Marginal note:Company report to Superintendent
(4) A company shall report to the Superintendent on the mandate and responsibilities of the conduct review committee and the procedures referred to in paragraph (3)(a).
Marginal note:Committee report to directors
(5) After each meeting of the conduct review committee of a company, the committee shall report to the directors of the company on matters reviewed by the committee.
Marginal note:Directors’ report to Superintendent
(6) Within ninety days after the end of each financial year, the directors of a company shall report to the Superintendent on what the conduct review committee did during the year in carrying out its responsibilities under subsection (3).
- 1991, c. 47, s. 204
- 1997, c. 15, s. 211
- 2001, c. 9, s. 383
Directors and Officers — Authority
Marginal note:Chief executive officer
205 The directors of a company shall appoint from their number a chief executive officer who must be ordinarily resident in Canada and, subject to section 207, may delegate to that officer any of the powers of the directors.
Marginal note:Appointment of officers
206 (1) The directors of a company may, subject to the by-laws, designate the offices of the company, appoint officers thereto, specify the duties of those officers and delegate to them powers, subject to section 207, to manage the business and affairs of the company.
Marginal note:Directors as officers
(2) Subject to section 172, a director of a company may be appointed to any office of the company.
Marginal note:Two or more offices
(3) Two or more offices of a company may be held by the same person.
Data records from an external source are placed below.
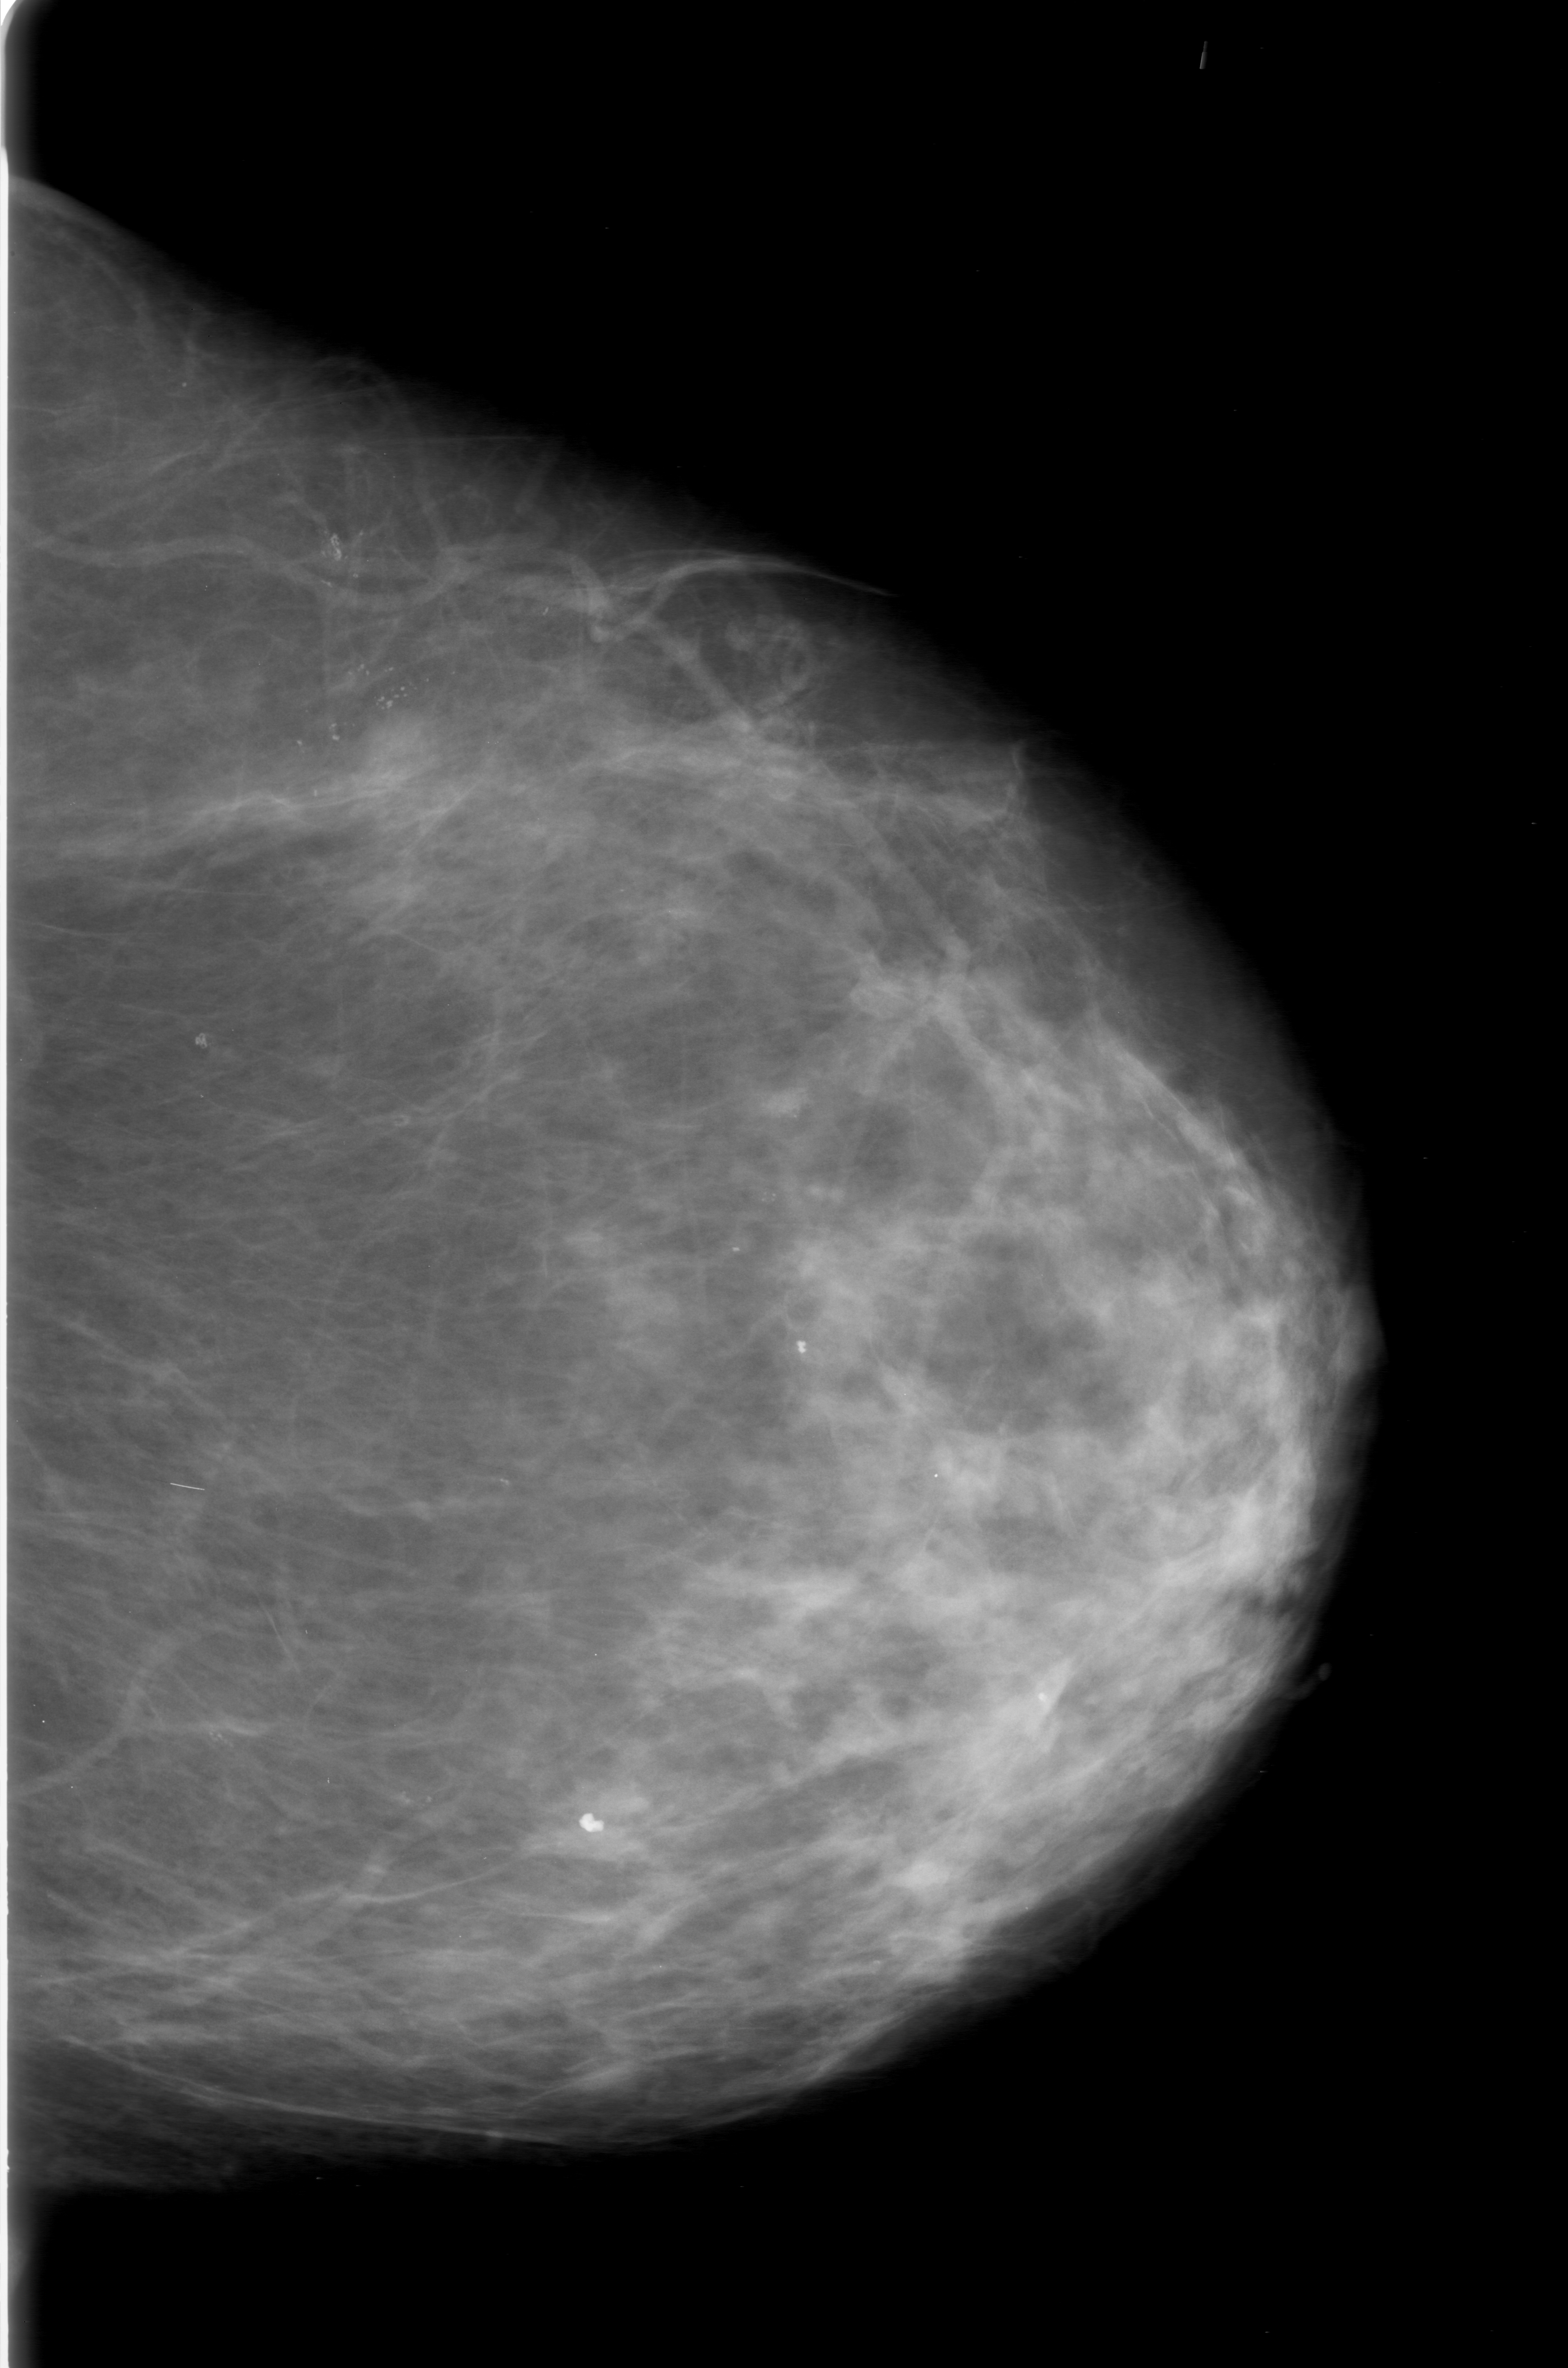
Scanned film-screen mammogram. Left breast. CC view. Breast composition: scattered fibroglandular densities (BI-RADS density category 2 of 4). 1568 × 2368 image matrix.
Marked abnormalities (boxes around the expert regions of interest):
- calcifications, morphology round and regular / pleomorphic, distribution clustered; BI-RADS assessment category 0 (incomplete: needs additional imaging); pathology (as recorded): benign: bounding box [x1, y1, x2, y2] px = [143, 448, 545, 883]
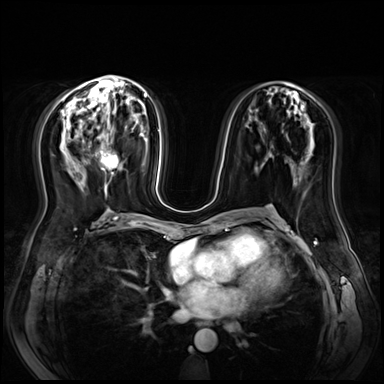
Breast MRI (dynamic contrast-enhanced), one axial slice; slice 35 of 72 in the series (ordered by position); dynamic contrast-enhanced series, time point 2 of 9 at this slice position (early post-contrast); 3 T; TE 1.4 ms, TR 4.3 ms; 2.5 mm slice thickness; 384 × 384 image matrix, field of view 360 × 360 mm. Female patient.
Outlined on this slice (semi-automatically segmented with operator editing):
- enhancing-tissue mask used for the functional tumour volume (all voxels passing the contrast-enhancement thresholds inside the analysis volume; usually the tumour): bounding box [x1, y1, x2, y2] px = [103, 153, 119, 188]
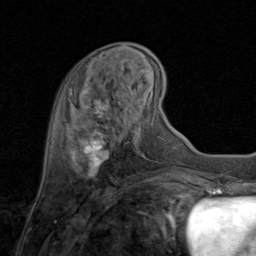
Breast MRI (dynamic contrast-enhanced), one axial slice. Position 25 of 80 along the scan axis. Cropped to one breast. Dynamic contrast-enhanced series, time point 2 of 8 at this slice position (early post-contrast). 1.5 T. TE 1.7 ms, TR 4.5 ms. 2 mm slice thickness. 256 × 256 image matrix. Female patient.
Outlined on this slice (semi-automatic segmentation, software-assisted and operator-edited):
- enhancing-tissue mask used for the functional tumour volume (all voxels passing the contrast-enhancement thresholds inside the analysis volume; usually the tumour): bounding box [x1, y1, x2, y2] px = [72, 92, 134, 178]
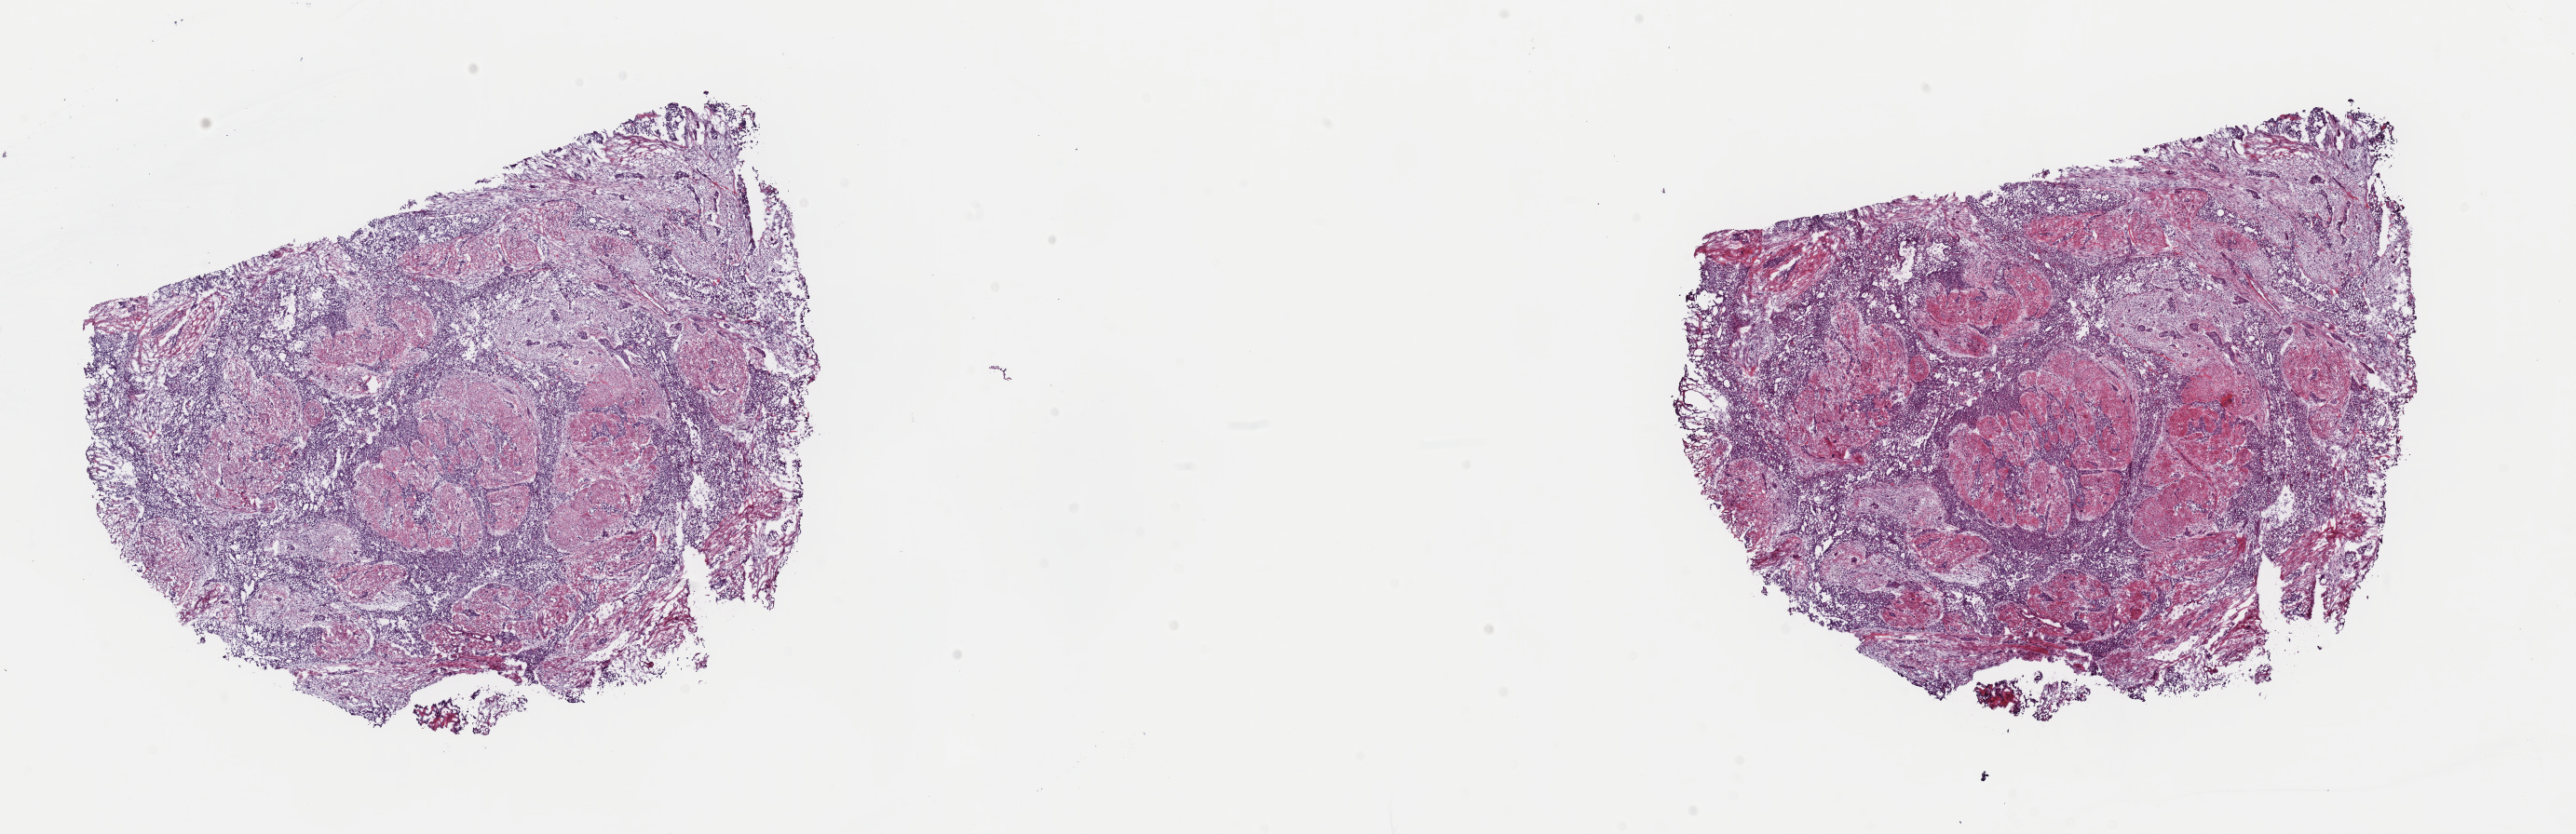
H&E whole-slide image, whole scanned area (about 21.9 x 7.1 mm, acquisition: 40x scan) shown as a low-resolution overview. Frozen section from the top of the tissue portion. Primary tumour sample from the bladder. Male patient; age at initial diagnosis 76 years. Histologic grade: high grade. Composition of this section per pathologist review: tumour cells 70%, tumour nuclei 70%, normal cells 0%, stromal cells 30%, necrosis 0%. Inflammatory infiltration, as recorded: lymphocyte infiltration 3%, monocyte infiltration 2%, neutrophil infiltration 3%.
Histologic diagnosis: Transitional cell carcinoma (posterior wall of bladder). AJCC pathologic stage: III (7th edition).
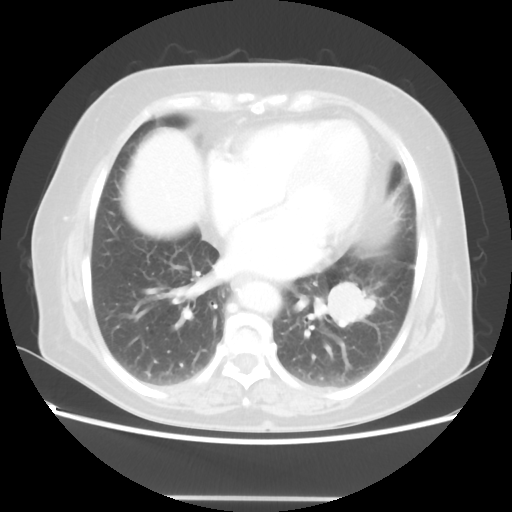
Chest CT, one axial slice. Slice 23 of 56 in the series (ordered by position). Reconstruction kernel STANDARD. 100 kVp. Lung window (W 1500 / L -600 HU). 512 × 512 image matrix, field of view 360 × 360 mm. Female patient, age 73 years. Case-level facts recorded for this patient, not image findings: clinical TNM (as recorded): T1c N0 M0.
Annotated regions visible in this slice (rectangle marked by the reading radiologist):
- lung tumour (recorded histology: adenocarcinoma): box from (x=321, y=276) to (x=381, y=335) px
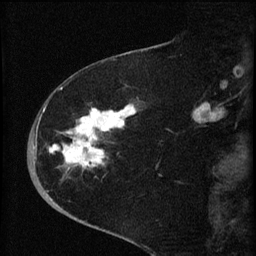
Breast MRI (dynamic contrast-enhanced), one sagittal slice; slice 22 of 60 in the series (ordered by position); dynamic contrast-enhanced series, image 2 of 4 at this slice position (ordered by acquisition); 1.5 T; TE 4.2 ms, TR 8.2 ms; 2 mm slice thickness; 256 × 256 image matrix, field of view 180 × 180 mm. Female patient, age 71 years.
Annotated regions visible in this slice (semi-automatically segmented with operator editing):
- analysis volume of interest (the breast-tissue region the enhancement analysis was run in; not a lesion): bounding box <35,75,144,190> (left, top, right, bottom; pixels)
- tumour enhancement mask (voxels above the 70 % enhancement threshold inside the analysis volume of interest): <44,90,136,169>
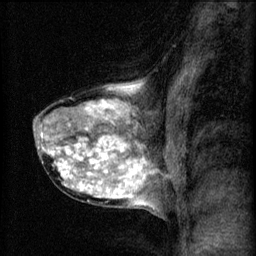
Breast MRI (dynamic contrast-enhanced), one sagittal slice. Position 36 of 60 along the scan axis. 3 images stored at this slice position (order not interpretable as contrast timing). 1.5 T. TE 4.2 ms, TR 8.2 ms. 2 mm slice thickness. 256 × 256 image matrix. Female patient, age 40 years.
Outlined on this slice (semi-automatic segmentation, software-assisted and operator-edited):
- analysis volume of interest (the breast-tissue region the enhancement analysis was run in; not a lesion): bounding box <33,80,167,211> (left, top, right, bottom; pixels)
- tumour enhancement mask (voxels above the 70 % enhancement threshold inside the analysis volume of interest): <42,86,154,205>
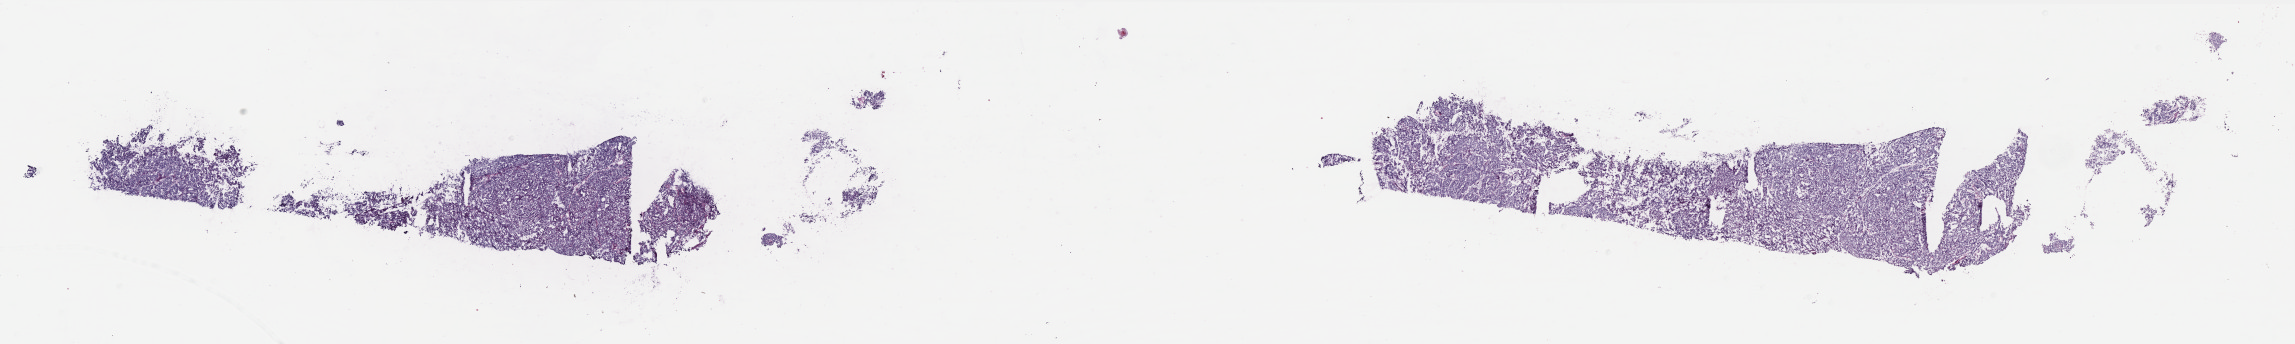
Digitized H&E tissue section (whole slide) — shown as a low-resolution overview of the whole scanned area (about 36.8 x 5.5 mm, from a 40x scan); frozen section; primary tumour sample from the uterus. Female, age 60 years at initial diagnosis. Histologic grade: G3 (poorly differentiated). Slide review estimates, as recorded: tumour cells 100%, tumour nuclei 90%, normal cells 0%, stromal cells 0%, necrosis 0%. Inflammatory infiltration, as recorded: lymphocyte infiltration 0%, monocyte infiltration 0%, neutrophil infiltration 0%.
Diagnosis: Endometrioid adenocarcinoma, NOS (endometrium). FIGO stage: IA. Lymph nodes positive (case pathology): 0 of 14 examined.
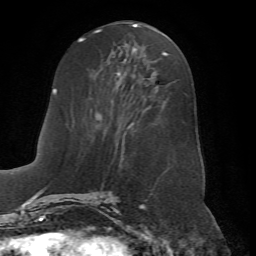
Breast MRI (dynamic contrast-enhanced), one axial slice. Position 29 of 72 along the scan axis. Cropped to one breast. Dynamic contrast-enhanced series, time point 2 of 7 at this slice position (early post-contrast). 1.5 T. TE 4.2 ms, TR 8.7 ms. 2.2 mm slice thickness. 256 × 256 image matrix, field of view 180 × 180 mm. Female patient.
Structures marked on this image (semi-automatically segmented with operator editing):
- enhancing-tissue mask used for the functional tumour volume (all voxels passing the contrast-enhancement thresholds inside the analysis volume; usually the tumour): box from (x=70, y=52) to (x=168, y=198) px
Marginal note:Limits on power to delegate
207 The directors of a company may not delegate any of the following powers, namely, the power to
(a) submit to the shareholders or policyholders a question or matter requiring the approval of the shareholders or policyholders;
(b) fill a vacancy among the directors, on a committee of directors or in the office of auditor or actuary, or appoint additional directors;
(c) issue or cause to be issued securities, including an issue of shares of a series that is authorized in accordance with section 66, except in accordance with any authorization made by the directors;
(d) declare a dividend on shares or a policy dividend, bonus or other benefit payable to policyholders, other than a dividend on a group policy that is a participating policy;
(e) authorize the redemption or other acquisition by the company pursuant to section 75 of shares issued by the company;
(f) authorize the payment of a commission on a share issue;
(g) approve a management proxy circular;
(h) except as provided in this Act, approve the annual statement of the company and any other financial statements issued by the company; or
(i) adopt, amend or repeal by-laws.
- 1991, c. 47, s. 207
- 1997, c. 15, s. 212
- 2005, c. 54, s. 252
Marginal note:Remuneration of directors, officers and employees
Marginal note:By-law required
(2) No remuneration shall be paid to a director as director until a by-law fixing the aggregate of all amounts that may be paid to all directors in respect of directors’ remuneration during a fixed period of time has been confirmed by special resolution.
- 1991, c. 47, s. 208
- 1994, c. 26, s. 37
Marginal note:Validity of acts
209 (1) An act of a director or an officer of a company is valid notwithstanding a defect in the director’s qualification or an irregularity in the director’s election or in the appointment of the director or officer.
(2) An act of the board of directors of a company is valid notwithstanding a defect in the composition of the board or an irregularity in the election of the board or in the appointment of a member of the board.